К большому удивлению Брунетти, на следующий день ему в квестуру позвонил тесть.
Поблагодарив за ужин, Брунетти терпеливо дожидался, когда же тот раскроет причину своего звонка.
– Ну, что ты думаешь? – наконец спросил граф.
– О чем?
– О ней.
– Франке Маринелло? – Брунетти постарался скрыть удивление.
– О ком же еще? Ты же весь вечер просидел напротив нее.
– Я не знал, что, оказывается, должен был ее допрашивать, – возмутился Брунетти.
– Тем не менее допрашивал, – сухо заметил граф.
– Боюсь, только по делу Цицерона, – объяснил Брунетти.
– Я в курсе, – сказал граф.
Уж не ревность ли слышалась в его голосе?
– А что вы обсуждали с ее мужем? – поинтересовался Брунетти.

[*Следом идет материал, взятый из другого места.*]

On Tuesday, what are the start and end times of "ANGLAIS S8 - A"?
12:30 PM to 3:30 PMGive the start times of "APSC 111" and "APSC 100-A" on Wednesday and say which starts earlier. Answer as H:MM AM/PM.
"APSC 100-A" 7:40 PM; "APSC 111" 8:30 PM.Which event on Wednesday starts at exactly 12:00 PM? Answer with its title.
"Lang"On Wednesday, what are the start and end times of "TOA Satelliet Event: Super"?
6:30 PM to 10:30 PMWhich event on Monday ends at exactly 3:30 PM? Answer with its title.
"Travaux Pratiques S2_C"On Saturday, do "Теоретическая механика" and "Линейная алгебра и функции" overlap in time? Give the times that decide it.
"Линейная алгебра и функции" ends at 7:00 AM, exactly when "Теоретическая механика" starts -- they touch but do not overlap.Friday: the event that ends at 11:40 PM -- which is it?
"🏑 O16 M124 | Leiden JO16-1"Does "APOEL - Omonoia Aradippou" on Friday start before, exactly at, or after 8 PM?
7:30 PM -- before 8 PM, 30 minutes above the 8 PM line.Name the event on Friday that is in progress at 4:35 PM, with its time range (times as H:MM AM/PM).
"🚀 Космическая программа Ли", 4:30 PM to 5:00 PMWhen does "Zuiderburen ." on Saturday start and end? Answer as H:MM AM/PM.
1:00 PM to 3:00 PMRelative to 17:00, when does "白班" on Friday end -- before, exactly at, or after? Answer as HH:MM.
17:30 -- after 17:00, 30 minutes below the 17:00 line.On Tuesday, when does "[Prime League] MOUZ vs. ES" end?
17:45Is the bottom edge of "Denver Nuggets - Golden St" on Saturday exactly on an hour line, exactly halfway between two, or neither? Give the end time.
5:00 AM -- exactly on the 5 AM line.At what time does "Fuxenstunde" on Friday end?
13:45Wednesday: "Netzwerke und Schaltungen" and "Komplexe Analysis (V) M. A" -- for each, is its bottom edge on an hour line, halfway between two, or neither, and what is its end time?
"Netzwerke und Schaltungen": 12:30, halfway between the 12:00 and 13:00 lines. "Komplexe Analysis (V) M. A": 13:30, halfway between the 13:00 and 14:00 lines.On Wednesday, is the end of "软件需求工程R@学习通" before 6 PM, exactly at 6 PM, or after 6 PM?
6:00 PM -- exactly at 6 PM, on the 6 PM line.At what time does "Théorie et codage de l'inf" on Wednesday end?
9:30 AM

– Землеройное оборудование, – с тоской отозвался граф, – и все прочее в том же духе. Цицерон как тема явно интересней, – добавил он после короткой паузы.
Брунетти вспомнил, что томик с речами Цицерона ему преподнес на Рождество сам граф, причем с припиской на титуле, что дарит зятю одну из своих любимых книг.
– Но?
– Но Цицерон не пользуется большой популярностью среди китайских бизнесменов, – ответил граф и, чуть подумав, с театральным вздохом добавил: – Наверное, потому, что он ничегошеньки не знал о землеройном оборудовании.
– А китайским бизнесменам известно больше? – поддел его Брунетти.
Граф рассмеялся.
– Ты, Гвидо, любой разговор превращаешь в допрос с пристрастием, – заметил он и, прежде чем Брунетти успел возразить, сказал: – Да, те китайцы, с которыми я знаком, проявляют повышенный интерес к землеройному оборудованию, особенно к бульдозерам. Как, впрочем, и Катальдо с сыном – я имею в виду, с сыном от первой жены. Они заправляют машиностроительной компанией. В Китае, как известно, идет строительный бум, и их фирма получила заказов больше, чем может выполнить. Вот Катальдо и просит меня стать его компаньоном и инвестором. Предлагает акции своей компании.
За годы общения с тестем Брунетти понял, что на рассказы графа о бизнесе следует реагировать как можно сдержаннее, поэтому в ответ на его монолог выдал лишь осторожное: «Ага».
– Но вряд ли тебе все это интересно, – совершенно справедливо заметил граф. – Как она тебе показалась?
– А можно узнать, почему вы спрашиваете?
– Потому что я сто лет с ней знаком, но толком ни разу и не разговаривал – до недавнего случая, когда за ужином мы оказались на соседних местах и со мной произошло то же, что и с тобой. Мы начали с обсуждения какой‑то газетной статьи, как вдруг перекинулись на «Метаморфозы». Я и не заметил, как это получилось, но удовольствие от беседы получил колоссальное. Сколько лет ее знаю, а даже не подозревал, на что она способна. Короче говоря, я попросил Донателлу, чтобы она посадила Франку напротив тебя. Ты за все эти годы достаточно настрадался, развлекая наших гостей‑зануд, так что я решил, что ты заслуживаешь поощрения.